> _Dataset extract_:
- - - -
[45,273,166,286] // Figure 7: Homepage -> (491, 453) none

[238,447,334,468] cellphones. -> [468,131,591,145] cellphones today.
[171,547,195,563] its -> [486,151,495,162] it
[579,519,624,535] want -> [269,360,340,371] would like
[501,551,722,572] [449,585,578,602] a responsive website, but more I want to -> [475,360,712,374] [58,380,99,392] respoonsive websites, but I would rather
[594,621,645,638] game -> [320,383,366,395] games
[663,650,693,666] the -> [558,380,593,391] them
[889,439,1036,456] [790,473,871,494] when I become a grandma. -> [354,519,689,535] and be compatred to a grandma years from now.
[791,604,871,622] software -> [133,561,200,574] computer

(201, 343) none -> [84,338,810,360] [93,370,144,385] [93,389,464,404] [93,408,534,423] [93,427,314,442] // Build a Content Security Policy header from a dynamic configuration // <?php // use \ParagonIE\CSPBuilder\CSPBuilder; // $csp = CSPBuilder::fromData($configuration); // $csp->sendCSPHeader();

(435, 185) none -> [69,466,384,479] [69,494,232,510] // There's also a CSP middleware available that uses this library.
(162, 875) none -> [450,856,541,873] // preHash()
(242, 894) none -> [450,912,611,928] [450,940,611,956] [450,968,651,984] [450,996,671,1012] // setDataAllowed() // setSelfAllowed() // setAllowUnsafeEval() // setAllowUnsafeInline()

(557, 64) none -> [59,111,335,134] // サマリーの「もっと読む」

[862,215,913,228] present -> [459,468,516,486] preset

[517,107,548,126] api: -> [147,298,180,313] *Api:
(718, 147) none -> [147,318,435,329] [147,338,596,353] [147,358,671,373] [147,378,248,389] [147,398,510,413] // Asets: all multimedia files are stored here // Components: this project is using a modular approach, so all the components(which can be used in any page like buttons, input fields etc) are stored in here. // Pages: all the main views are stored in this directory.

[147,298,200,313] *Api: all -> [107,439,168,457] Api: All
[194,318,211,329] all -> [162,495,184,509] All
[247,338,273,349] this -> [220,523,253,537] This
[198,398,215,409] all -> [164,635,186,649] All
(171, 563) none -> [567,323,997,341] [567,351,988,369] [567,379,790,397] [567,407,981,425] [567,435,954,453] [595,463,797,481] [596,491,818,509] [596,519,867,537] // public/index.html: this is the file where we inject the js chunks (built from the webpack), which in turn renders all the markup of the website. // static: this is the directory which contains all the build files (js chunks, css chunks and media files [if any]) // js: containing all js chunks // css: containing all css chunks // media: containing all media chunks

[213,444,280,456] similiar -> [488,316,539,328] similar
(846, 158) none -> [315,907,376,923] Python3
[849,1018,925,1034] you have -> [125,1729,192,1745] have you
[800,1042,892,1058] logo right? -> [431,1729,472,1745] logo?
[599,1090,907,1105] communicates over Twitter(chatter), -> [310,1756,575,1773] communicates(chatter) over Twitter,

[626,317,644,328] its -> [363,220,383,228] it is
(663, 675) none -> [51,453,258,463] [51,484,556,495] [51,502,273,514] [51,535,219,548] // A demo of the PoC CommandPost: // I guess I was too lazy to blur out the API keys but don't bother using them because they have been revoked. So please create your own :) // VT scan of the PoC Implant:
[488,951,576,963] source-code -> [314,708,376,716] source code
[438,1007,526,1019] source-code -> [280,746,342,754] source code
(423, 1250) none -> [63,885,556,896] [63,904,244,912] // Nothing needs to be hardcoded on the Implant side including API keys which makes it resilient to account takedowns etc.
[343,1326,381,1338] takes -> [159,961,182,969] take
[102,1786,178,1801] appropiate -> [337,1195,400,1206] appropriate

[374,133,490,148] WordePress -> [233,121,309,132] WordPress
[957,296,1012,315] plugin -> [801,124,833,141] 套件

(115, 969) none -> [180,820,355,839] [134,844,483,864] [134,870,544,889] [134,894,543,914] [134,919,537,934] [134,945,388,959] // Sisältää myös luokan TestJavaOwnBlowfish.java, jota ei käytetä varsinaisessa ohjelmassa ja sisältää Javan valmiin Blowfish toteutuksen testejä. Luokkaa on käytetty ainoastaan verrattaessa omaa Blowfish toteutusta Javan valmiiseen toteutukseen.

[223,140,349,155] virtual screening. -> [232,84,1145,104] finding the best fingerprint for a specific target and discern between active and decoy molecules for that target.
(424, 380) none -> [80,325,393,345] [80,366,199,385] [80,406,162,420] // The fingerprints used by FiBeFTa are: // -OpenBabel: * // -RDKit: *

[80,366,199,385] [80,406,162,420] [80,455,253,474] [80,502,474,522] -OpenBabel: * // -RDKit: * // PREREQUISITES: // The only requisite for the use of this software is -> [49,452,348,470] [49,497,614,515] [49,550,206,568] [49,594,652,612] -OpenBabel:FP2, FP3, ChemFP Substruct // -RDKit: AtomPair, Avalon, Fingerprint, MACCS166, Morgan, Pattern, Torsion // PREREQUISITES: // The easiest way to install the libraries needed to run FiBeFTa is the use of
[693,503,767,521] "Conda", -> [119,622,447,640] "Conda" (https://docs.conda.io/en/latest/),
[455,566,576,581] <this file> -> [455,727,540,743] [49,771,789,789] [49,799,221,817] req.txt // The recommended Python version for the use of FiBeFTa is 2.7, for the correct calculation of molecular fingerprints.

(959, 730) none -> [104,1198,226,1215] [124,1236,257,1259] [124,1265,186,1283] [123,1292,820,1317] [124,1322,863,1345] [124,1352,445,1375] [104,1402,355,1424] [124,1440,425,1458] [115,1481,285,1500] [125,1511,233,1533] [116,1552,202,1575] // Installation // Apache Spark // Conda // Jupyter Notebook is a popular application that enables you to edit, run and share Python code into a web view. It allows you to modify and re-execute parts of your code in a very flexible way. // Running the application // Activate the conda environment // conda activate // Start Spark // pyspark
- - - -
> _Work item_:
A word-for-word copy of the entries, from the first line through the line containing "[791,604,871,622] software ->", is the whole answer.

> _Task response_:
[45,273,166,286] // Figure 7: Homepage -> (491, 453) none

[238,447,334,468] cellphones. -> [468,131,591,145] cellphones today.
[171,547,195,563] its -> [486,151,495,162] it
[579,519,624,535] want -> [269,360,340,371] would like
[501,551,722,572] [449,585,578,602] a responsive website, but more I want to -> [475,360,712,374] [58,380,99,392] respoonsive websites, but I would rather
[594,621,645,638] game -> [320,383,366,395] games
[663,650,693,666] the -> [558,380,593,391] them
[889,439,1036,456] [790,473,871,494] when I become a grandma. -> [354,519,689,535] and be compatred to a grandma years from now.
[791,604,871,622] software -> [133,561,200,574] computer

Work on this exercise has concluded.